**What you have to do:** The response must consist of the lines below from the one with "2013-06-24: 450 -> 300" through the one with "2016-06-20: 150 -> 0", exactly as they appear and with both ends kept.

**Stored data:**
○ ○ ○ ○ ○

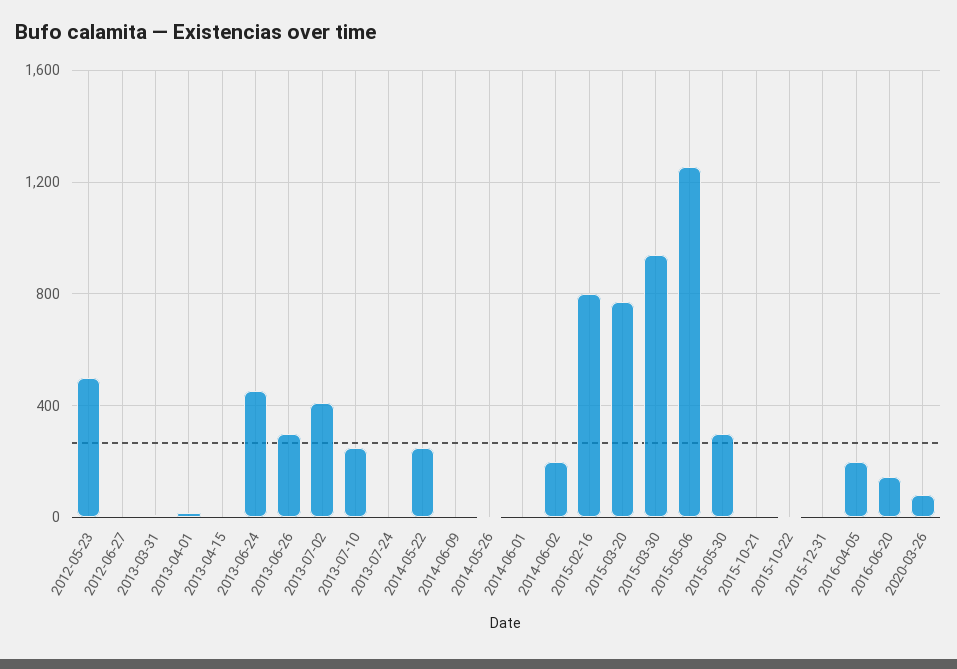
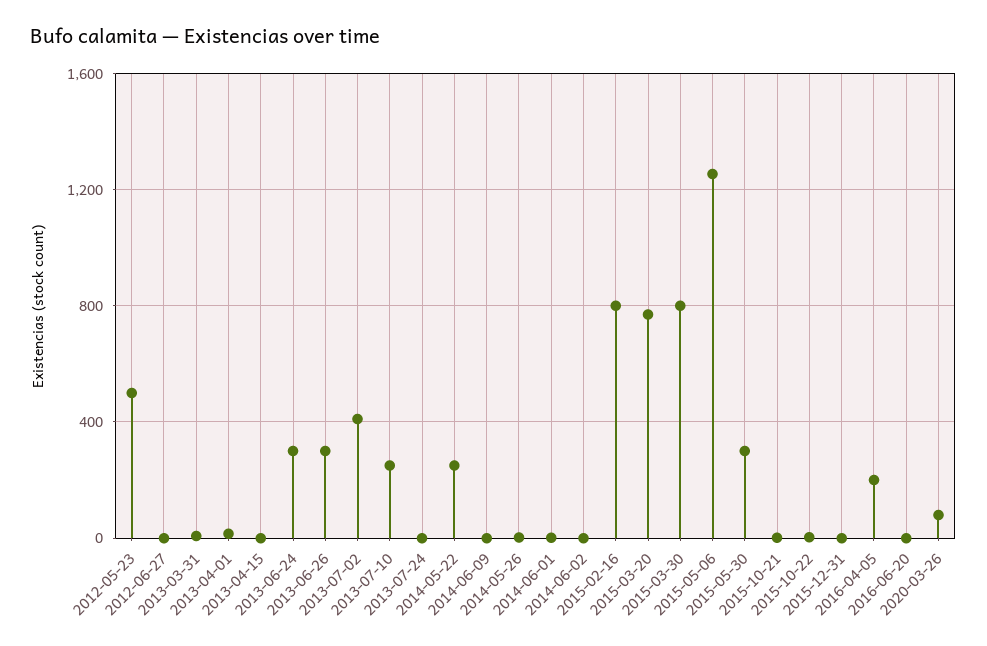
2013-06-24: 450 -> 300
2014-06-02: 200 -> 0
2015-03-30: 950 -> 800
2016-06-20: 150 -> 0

○ ○ ○ ○ ○

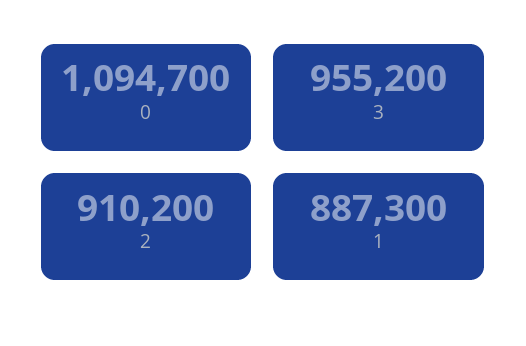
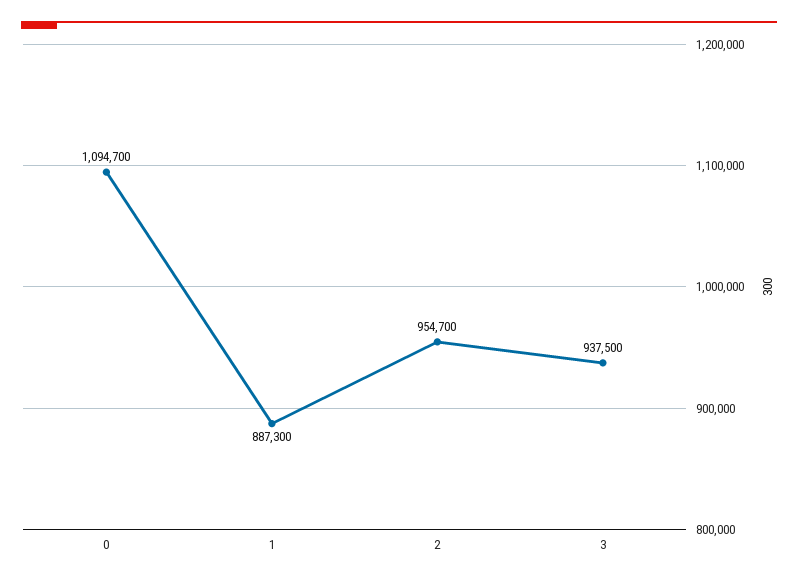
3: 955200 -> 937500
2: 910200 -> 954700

○ ○ ○ ○ ○

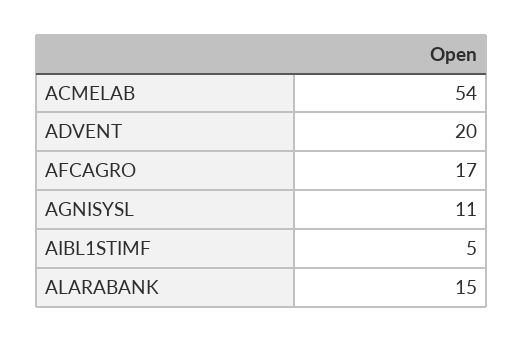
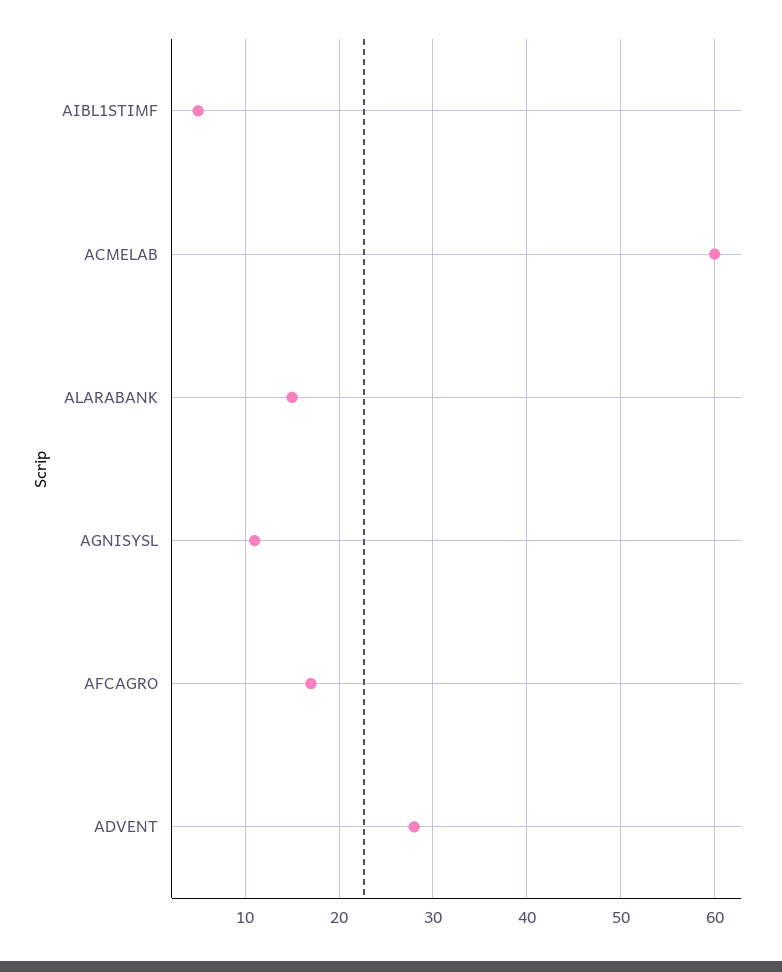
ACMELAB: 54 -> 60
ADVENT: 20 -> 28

○ ○ ○ ○ ○

**Reply to the exercise:**
2013-06-24: 450 -> 300
2014-06-02: 200 -> 0
2015-03-30: 950 -> 800
2016-06-20: 150 -> 0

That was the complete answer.